- What you are asked to do -
Starting with the line that contains "staining of testis" and stopping after the line that contains "adenocarcinoma (thyroid) was", copy the entries below exactly. Include nothing else.

Saved data entries:
-- Opening Marker --
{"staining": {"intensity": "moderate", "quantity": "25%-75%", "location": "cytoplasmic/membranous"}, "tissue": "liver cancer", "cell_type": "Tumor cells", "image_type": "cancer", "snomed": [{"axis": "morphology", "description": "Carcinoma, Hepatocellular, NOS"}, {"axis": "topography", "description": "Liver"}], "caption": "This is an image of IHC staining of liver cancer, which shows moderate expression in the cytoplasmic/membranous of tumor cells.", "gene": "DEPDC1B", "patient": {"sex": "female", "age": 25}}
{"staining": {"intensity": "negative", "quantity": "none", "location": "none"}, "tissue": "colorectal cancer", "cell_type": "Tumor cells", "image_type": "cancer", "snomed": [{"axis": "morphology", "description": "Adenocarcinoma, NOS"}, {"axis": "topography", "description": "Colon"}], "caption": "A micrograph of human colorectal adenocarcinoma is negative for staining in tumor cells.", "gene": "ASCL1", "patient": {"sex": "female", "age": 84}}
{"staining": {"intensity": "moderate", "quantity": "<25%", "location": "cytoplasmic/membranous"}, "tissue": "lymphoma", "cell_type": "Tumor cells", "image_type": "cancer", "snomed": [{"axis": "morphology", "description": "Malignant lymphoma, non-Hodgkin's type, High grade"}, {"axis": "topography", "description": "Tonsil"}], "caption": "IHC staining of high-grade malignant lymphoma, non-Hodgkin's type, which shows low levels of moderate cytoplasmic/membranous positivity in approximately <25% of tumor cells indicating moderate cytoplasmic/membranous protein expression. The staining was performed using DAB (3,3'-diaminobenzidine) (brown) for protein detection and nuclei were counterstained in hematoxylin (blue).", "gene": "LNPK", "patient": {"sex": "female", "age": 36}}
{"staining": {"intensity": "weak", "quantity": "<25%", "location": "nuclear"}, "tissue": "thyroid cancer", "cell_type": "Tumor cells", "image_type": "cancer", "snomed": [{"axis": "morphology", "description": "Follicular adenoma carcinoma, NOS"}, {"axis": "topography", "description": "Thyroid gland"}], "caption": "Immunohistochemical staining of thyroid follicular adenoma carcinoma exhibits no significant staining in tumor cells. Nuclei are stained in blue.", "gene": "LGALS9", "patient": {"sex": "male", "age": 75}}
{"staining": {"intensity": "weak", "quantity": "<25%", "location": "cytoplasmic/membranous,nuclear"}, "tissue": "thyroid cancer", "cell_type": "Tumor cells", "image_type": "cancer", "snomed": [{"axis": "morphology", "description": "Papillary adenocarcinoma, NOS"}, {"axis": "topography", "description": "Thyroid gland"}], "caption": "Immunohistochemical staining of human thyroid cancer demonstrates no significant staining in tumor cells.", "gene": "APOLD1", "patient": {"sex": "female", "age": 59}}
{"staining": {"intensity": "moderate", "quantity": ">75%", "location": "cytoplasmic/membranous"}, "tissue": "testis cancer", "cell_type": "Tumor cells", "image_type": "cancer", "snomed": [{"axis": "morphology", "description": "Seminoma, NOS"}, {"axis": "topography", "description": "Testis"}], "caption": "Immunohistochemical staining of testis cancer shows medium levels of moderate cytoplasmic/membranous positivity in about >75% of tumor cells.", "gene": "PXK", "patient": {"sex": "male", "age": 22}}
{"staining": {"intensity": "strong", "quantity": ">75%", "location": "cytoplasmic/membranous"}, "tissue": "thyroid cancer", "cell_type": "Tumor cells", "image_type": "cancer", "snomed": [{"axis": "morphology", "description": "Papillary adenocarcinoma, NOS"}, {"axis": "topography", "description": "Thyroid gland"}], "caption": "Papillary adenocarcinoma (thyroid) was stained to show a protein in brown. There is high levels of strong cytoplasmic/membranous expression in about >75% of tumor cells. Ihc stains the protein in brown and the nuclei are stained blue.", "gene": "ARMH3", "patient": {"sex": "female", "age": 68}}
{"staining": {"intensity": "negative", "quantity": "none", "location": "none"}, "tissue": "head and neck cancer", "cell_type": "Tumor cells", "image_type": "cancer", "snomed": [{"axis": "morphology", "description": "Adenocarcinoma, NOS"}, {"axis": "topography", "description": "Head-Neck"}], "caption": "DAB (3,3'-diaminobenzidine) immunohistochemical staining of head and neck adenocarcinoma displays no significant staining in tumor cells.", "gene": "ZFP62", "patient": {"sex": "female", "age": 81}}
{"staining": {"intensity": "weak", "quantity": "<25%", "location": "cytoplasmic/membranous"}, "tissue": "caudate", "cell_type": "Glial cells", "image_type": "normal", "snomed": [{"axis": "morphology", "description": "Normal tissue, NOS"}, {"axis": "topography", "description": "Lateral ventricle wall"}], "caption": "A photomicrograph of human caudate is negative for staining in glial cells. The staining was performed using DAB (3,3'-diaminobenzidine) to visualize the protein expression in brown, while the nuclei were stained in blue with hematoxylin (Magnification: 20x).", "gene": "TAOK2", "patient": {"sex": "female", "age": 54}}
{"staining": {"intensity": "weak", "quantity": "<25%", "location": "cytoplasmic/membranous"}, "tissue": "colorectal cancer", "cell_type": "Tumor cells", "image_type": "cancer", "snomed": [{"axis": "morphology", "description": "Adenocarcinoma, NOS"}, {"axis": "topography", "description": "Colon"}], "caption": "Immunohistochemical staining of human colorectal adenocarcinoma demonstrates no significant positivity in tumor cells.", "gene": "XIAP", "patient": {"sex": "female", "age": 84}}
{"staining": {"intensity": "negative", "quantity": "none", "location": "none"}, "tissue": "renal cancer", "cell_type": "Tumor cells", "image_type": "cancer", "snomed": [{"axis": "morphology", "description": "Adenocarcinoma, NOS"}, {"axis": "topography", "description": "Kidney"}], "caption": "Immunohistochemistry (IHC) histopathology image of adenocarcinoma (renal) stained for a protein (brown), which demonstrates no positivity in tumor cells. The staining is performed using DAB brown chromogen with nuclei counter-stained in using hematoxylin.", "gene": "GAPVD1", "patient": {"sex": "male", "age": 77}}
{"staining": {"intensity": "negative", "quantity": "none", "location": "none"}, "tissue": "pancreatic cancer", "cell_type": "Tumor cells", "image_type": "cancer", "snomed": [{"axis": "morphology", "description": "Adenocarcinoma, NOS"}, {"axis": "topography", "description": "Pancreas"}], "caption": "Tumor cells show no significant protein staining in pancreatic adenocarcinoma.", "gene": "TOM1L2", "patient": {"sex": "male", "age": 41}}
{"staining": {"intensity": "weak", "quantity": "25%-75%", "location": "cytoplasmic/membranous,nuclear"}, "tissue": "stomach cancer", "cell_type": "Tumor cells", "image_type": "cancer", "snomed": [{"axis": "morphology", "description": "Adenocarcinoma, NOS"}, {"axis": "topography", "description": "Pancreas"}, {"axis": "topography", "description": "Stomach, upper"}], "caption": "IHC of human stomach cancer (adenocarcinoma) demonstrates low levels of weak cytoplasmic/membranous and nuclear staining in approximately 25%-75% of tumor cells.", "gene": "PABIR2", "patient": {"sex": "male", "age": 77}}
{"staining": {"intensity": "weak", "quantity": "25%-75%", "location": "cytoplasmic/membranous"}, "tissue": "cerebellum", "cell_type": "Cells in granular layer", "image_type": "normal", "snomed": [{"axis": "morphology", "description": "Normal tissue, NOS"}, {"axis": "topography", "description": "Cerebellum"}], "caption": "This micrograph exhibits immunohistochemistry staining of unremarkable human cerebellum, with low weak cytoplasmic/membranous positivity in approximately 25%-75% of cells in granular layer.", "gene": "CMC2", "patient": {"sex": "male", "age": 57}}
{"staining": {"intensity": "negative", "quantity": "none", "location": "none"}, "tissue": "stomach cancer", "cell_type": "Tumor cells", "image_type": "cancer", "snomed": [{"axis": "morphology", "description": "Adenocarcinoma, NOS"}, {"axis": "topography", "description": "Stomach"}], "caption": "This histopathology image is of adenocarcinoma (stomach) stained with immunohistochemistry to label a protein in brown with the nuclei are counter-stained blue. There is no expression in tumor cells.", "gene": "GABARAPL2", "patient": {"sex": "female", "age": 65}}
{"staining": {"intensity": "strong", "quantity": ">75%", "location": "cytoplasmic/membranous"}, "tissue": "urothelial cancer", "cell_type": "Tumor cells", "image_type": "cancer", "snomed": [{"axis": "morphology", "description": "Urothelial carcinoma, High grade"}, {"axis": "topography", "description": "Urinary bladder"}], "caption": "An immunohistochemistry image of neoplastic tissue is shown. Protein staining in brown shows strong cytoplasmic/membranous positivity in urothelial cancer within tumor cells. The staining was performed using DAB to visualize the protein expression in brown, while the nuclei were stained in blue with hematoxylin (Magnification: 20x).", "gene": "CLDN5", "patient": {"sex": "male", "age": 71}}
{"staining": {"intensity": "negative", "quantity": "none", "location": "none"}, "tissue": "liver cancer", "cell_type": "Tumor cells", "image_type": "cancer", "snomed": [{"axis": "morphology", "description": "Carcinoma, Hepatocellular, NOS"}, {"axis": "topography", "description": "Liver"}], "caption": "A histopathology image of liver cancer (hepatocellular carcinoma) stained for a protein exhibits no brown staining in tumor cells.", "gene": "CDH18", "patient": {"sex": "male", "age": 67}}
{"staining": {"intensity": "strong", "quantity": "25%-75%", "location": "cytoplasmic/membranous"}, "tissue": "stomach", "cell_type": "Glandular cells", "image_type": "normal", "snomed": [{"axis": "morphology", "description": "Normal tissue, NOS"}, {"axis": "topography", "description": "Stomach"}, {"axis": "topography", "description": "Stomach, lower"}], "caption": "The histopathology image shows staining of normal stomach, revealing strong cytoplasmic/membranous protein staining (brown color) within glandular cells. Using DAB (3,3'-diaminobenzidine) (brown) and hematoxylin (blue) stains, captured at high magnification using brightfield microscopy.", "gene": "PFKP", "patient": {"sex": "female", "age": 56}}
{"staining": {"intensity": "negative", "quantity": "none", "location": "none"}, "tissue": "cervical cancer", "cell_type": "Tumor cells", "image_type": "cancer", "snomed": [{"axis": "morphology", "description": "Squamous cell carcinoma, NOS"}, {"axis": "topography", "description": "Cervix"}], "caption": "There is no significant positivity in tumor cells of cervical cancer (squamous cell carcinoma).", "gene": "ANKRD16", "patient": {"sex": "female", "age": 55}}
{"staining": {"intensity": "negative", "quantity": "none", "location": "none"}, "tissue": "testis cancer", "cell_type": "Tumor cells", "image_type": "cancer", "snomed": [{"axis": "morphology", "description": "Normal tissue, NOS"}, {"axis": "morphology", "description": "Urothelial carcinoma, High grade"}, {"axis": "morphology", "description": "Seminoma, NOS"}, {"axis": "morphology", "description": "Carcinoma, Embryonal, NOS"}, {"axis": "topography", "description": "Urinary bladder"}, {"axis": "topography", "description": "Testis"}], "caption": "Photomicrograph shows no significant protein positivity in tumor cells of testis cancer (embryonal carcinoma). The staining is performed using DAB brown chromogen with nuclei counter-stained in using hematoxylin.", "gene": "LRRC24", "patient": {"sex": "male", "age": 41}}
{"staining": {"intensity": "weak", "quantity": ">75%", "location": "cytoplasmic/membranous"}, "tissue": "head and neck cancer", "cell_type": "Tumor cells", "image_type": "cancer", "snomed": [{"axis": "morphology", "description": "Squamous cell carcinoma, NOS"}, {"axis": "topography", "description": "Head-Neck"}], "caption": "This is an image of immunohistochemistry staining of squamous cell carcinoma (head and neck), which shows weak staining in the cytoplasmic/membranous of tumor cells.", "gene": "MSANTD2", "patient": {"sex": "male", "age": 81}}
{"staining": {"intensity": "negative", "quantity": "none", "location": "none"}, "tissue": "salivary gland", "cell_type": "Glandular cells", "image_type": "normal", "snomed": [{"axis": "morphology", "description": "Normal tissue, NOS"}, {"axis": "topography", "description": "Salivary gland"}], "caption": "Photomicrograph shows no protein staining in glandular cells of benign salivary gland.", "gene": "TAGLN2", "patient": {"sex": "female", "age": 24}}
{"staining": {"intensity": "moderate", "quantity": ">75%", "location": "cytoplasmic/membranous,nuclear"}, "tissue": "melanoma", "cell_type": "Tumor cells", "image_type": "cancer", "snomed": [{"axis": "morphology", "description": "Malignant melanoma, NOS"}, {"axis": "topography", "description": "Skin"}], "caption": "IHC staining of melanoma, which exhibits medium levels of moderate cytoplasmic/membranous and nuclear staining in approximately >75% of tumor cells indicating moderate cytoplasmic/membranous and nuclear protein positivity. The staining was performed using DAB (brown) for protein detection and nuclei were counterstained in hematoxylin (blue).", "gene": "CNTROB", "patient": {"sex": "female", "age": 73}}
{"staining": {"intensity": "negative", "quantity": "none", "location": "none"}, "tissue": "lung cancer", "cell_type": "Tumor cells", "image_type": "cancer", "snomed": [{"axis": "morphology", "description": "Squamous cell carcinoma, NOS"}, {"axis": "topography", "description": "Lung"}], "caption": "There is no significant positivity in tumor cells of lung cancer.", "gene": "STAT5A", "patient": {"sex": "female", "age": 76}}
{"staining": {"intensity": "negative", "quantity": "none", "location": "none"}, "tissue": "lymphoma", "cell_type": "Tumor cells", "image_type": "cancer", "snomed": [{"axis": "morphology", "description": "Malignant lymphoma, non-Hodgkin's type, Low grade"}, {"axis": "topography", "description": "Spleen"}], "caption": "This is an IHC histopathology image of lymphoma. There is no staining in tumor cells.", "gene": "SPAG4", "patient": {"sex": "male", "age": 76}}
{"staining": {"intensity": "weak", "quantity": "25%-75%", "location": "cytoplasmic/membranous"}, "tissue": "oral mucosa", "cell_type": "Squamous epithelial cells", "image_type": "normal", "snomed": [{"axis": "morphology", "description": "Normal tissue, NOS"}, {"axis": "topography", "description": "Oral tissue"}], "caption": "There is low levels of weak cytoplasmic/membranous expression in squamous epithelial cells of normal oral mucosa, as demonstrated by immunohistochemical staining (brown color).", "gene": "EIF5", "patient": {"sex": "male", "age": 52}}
-- Closing Marker --
- The answer -
{"staining": {"intensity": "moderate", "quantity": ">75%", "location": "cytoplasmic/membranous"}, "tissue": "testis cancer", "cell_type": "Tumor cells", "image_type": "cancer", "snomed": [{"axis": "morphology", "description": "Seminoma, NOS"}, {"axis": "topography", "description": "Testis"}], "caption": "Immunohistochemical staining of testis cancer shows medium levels of moderate cytoplasmic/membranous positivity in about >75% of tumor cells.", "gene": "PXK", "patient": {"sex": "male", "age": 22}}
{"staining": {"intensity": "strong", "quantity": ">75%", "location": "cytoplasmic/membranous"}, "tissue": "thyroid cancer", "cell_type": "Tumor cells", "image_type": "cancer", "snomed": [{"axis": "morphology", "description": "Papillary adenocarcinoma, NOS"}, {"axis": "topography", "description": "Thyroid gland"}], "caption": "Papillary adenocarcinoma (thyroid) was stained to show a protein in brown. There is high levels of strong cytoplasmic/membranous expression in about >75% of tumor cells. Ihc stains the protein in brown and the nuclei are stained blue.", "gene": "ARMH3", "patient": {"sex": "female", "age": 68}}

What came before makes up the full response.